[Courtesy of Tipitina's Record Club]

Sister Gertrude Morgan – "Let’s Make A Record" Album Review

16:00 July 15, 2024
By: Jeffrey Sladkus

Tipitina's Record Club Album Review

Sister Gertrude Morgan was born to a poor farming family in Alabama in the year 1900. As a child, Sister Gertrude's love for creating art and music flourished, as well as her love for the Baptist Church.

In 1934, Sister Gertrude experienced the first of several revelations that she'd have throughout her life where she was commanded to abandon her secular youth in order to sing and preach the gospel. Three years later, Sister Gertrude experienced another revelation to "go and preach, and tell it to the world." This led her on a journey that would ultimately bring her to New Orleans, where she opened an orphanage and morphed into a megaphone-wielding street corner preacher.

While Sister Gertrude roamed the streets of New Orleans shouting her spirituals, painting remained an integral part of her life. During this period, she created unique pieces of artwork on non-traditional surfaces such as toilet rolls, pitchers, scrap wood, lampshades, and fans using tools such as acrylics, pens, lead pencils, watercolors, crayons, and felt tipped markers. After a fortunate encounter with E. Lorenz "Larry" Borenstein, a local art gallerist and co-founder of Preservation Hall, Sister Gertrude began displaying her art in Borenstein's gallery.

Enthralled by her skills as an artist, orator, and performer, Borenstein hired a British sound engineer in 1970 to record Sister Gertrude in a session that resulted in the album Let's Make a Record. Driven by her percussive and hypnotic tambourine, Sister Gertrude's wholly improvised tracks incorporate themes of optimism and hope, interpretations of familiar hymns, as well as moments of humor.

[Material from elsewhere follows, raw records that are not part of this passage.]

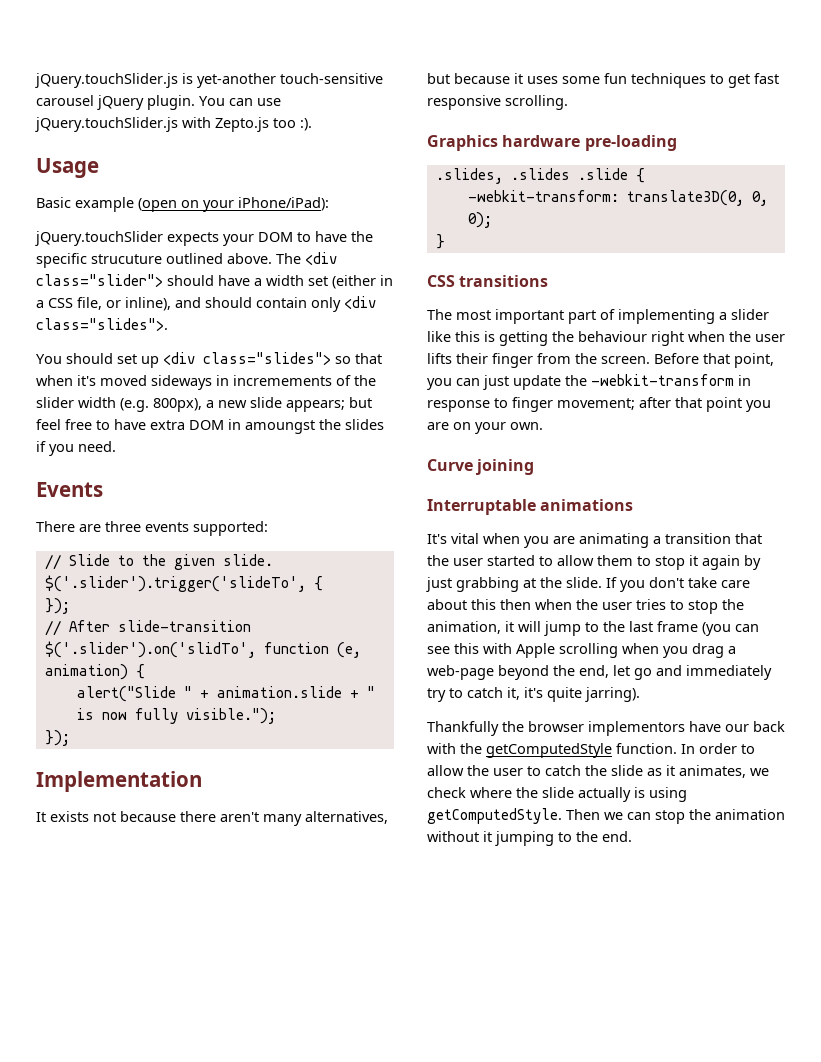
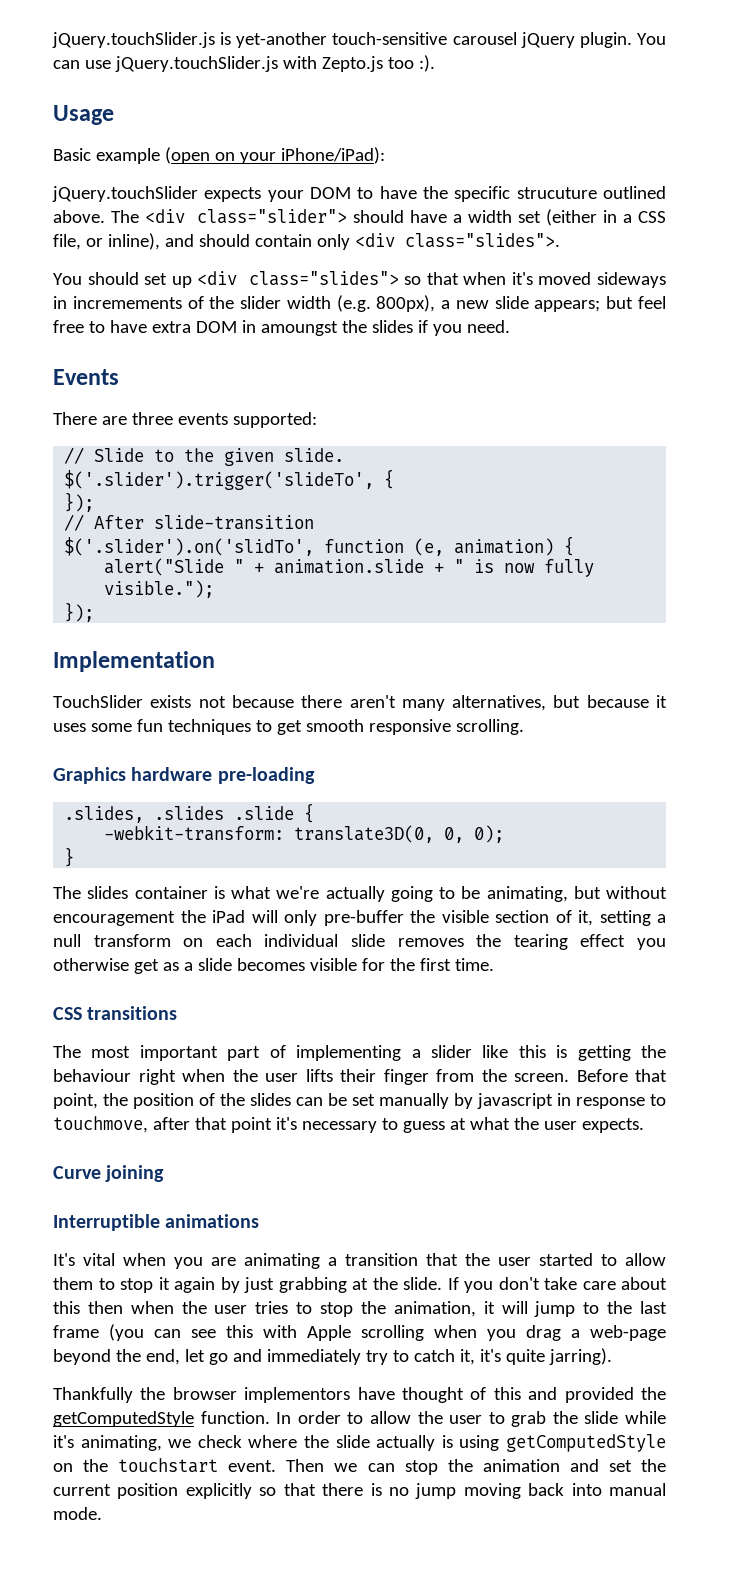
[36,812,46,822] It -> [53,695,143,708] TouchSlider
[754,73,779,84] fast -> [305,719,364,732] smooth
(445, 241) none -> [53,886,667,902] [53,910,666,926] [53,934,667,950] [53,958,494,974] // The slides container is what we're actually going to be animating, but without encouragement the iPad will only pre-buffer the visible section of it, setting a null transform on each individual slide removes the tearing effect you otherwise get as a slide becomes visible for the first time.
[427,374,734,390] you can just update the -webkit-transform -> [103,1093,553,1109] the position of the slides can be set manually by javascript
[512,397,635,412] finger movement; -> [53,1116,148,1133] touchmove,
[746,400,771,412] [427,422,543,434] you are on your own. -> [275,1117,644,1133] it's necessary to guess at what the user expects.
[427,499,536,515] Interruptable -> [53,1214,160,1231] Interruptible
[725,721,785,732] [427,743,456,754] our back with -> [401,1387,634,1403] thought of this and provided
[545,765,746,778] catch the slide as it animates, -> [511,1411,666,1427] [53,1435,162,1451] grab the slide while it's animating,
[427,808,562,824] getComputedStyle. -> [506,1434,667,1452] [53,1458,277,1473] getComputedStyle on the touchstart event.
[427,831,632,846] without it jumping to the end. -> [569,1459,666,1472] [53,1483,667,1499] [53,1507,102,1520] and set the current position explicitly so that there is no jump moving back into manual mode.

Resonating in its simplicity and sung with the fierce certainty in which they're delivered, each track is captivating in its own right.

[Courtesy of Tipitina's Record Club]

With its availability plagued by limited releases, Tipitina's Record Club has re-issued Let's Make a Record to reintroduce the world to Sister Gertrude. The cover artwork is also an original painting by Sister Gertrude, which in and of itself is worth the price. As always, Tipitina's Record Club produced an extremely informative and enjoyable podcast discussing Sister Gertrude and this album that is well worth listening to.

With this latest installment, Tipitina's Record Club continues to release high quality recordings of NOLA-based musicians that are not only treasures for those who know them but also serve as great introductions of this important music to the next generation of listeners.